Auchenipterichthys coracoideus
- Conservation status: Least Concern (IUCN 3.1)

Scientific classification
- Kingdom: Animalia
- Phylum: Chordata
- Class: Actinopterygii
- Order: Siluriformes
- Family: Auchenipteridae
- Genus: Auchenipterichthys
- Species: A. coracoideus
- Binomial name: Auchenipterichthys coracoideus (C. H. Eigenmann & W. R. Allen, 1942)
- Synonyms: Trachycorystes coracoideus Eigenmann & Allen. 1942;

= Auchenipterichthys coracoideus =

- Authority: (C. H. Eigenmann & W. R. Allen, 1942)
- Conservation status: LC
- Synonyms: Trachycorystes coracoideus Eigenmann & Allen. 1942

Species of fish

Auchenipterichthys coracoideus, the leguia, is a species of driftwood catfish endemic to Peru where it is found in the upper Amazon River basin.

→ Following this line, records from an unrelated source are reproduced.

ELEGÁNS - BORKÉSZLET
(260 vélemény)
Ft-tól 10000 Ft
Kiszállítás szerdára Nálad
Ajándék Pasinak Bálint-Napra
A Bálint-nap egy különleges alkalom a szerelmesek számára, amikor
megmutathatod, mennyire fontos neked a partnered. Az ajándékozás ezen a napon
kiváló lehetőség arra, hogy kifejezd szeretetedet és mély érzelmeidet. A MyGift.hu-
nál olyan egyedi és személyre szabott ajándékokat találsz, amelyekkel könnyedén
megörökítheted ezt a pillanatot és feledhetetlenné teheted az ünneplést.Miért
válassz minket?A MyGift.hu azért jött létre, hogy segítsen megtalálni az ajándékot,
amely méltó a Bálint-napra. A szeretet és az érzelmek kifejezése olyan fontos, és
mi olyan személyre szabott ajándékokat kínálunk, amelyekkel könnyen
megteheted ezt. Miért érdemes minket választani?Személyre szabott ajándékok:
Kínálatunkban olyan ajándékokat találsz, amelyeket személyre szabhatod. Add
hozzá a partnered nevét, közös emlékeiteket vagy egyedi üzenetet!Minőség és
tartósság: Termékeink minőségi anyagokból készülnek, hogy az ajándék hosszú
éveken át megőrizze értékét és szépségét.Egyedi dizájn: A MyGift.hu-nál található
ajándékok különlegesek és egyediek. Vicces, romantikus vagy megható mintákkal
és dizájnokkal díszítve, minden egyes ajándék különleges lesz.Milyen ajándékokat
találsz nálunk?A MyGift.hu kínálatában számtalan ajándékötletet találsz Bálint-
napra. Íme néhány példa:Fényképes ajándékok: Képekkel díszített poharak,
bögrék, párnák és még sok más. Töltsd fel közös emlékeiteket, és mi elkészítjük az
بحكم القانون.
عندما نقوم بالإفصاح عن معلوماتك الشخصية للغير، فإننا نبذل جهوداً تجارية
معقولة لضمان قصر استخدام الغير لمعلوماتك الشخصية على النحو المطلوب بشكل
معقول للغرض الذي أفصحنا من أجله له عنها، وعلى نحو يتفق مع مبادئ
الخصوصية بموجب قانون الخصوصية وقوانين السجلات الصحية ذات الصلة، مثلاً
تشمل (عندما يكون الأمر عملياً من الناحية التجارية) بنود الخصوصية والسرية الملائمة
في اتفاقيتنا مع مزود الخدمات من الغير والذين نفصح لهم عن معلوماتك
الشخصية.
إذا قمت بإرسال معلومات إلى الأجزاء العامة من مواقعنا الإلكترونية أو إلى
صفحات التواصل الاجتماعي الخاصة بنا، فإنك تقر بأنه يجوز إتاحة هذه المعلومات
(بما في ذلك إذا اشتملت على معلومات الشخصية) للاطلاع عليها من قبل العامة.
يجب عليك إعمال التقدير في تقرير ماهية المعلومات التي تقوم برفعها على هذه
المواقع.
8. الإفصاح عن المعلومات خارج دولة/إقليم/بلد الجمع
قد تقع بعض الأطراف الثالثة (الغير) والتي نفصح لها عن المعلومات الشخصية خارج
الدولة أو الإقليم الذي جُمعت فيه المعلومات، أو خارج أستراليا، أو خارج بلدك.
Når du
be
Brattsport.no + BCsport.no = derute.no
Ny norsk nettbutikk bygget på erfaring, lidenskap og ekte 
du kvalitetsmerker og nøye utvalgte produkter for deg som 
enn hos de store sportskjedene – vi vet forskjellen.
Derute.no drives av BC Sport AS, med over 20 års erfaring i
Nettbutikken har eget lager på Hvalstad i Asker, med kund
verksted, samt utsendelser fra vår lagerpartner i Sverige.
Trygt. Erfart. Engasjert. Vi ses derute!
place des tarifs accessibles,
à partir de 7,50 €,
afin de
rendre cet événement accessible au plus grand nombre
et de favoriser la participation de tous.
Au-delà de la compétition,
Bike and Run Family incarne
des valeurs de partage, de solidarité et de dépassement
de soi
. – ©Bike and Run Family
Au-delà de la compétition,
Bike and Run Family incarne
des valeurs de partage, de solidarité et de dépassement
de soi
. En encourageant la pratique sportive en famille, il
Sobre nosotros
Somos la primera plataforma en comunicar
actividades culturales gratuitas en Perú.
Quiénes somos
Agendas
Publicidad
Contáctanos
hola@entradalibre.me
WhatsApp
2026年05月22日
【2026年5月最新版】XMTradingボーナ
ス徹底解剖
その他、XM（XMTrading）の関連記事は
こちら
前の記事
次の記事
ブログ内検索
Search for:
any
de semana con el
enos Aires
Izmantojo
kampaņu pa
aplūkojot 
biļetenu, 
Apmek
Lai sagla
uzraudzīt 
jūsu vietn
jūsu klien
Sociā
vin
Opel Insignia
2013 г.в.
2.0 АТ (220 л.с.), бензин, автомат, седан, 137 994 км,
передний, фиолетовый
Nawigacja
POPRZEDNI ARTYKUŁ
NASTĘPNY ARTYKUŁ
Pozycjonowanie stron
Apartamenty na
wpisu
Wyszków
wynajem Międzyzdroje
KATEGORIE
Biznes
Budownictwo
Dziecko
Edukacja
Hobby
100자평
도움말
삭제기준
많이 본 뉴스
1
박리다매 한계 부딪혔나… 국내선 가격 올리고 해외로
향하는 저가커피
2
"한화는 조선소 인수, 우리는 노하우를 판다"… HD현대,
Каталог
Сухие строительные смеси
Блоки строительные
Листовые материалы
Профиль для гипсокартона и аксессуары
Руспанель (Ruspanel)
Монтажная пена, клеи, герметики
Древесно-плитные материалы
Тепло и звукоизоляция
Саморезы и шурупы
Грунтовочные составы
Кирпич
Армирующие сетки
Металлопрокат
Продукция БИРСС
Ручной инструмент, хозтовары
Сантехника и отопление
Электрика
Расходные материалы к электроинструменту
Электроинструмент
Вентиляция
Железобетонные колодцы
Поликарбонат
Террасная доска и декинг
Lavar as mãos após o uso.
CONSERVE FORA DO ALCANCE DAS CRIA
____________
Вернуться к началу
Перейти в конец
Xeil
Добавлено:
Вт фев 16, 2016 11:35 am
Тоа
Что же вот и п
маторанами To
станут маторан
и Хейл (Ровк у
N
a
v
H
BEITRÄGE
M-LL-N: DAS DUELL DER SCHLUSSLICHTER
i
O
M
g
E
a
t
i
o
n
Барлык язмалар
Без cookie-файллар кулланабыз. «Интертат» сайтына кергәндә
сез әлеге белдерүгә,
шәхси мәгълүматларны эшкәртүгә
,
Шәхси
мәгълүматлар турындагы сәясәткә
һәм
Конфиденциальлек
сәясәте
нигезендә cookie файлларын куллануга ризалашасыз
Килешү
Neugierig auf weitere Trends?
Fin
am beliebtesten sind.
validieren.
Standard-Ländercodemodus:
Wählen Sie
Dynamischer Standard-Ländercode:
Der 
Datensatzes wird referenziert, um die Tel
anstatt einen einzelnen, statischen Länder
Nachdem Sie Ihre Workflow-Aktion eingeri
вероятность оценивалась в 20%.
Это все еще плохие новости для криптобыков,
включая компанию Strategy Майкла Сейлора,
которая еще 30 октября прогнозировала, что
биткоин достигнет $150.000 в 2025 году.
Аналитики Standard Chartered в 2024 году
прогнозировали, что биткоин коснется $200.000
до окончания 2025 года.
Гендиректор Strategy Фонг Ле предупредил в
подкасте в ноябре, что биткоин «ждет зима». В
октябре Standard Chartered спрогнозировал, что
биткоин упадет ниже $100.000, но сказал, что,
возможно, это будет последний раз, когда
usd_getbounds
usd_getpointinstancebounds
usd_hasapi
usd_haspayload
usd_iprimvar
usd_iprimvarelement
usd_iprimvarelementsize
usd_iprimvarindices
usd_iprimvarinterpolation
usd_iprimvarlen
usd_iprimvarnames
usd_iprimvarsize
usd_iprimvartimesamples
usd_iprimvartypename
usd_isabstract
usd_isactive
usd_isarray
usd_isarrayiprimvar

It grows to a length of 10 cm.

==In the aquarium==
A. coracoideus appears in the aquarium hobby, named the zamora woodcat or the midnight catfish. These fish usually do not venture out into light and will prefer to spend the day tightly sheltered in small spaces. It is a robust species that is suitable for community aquaria, but can't be trusted with small fish that it may consume.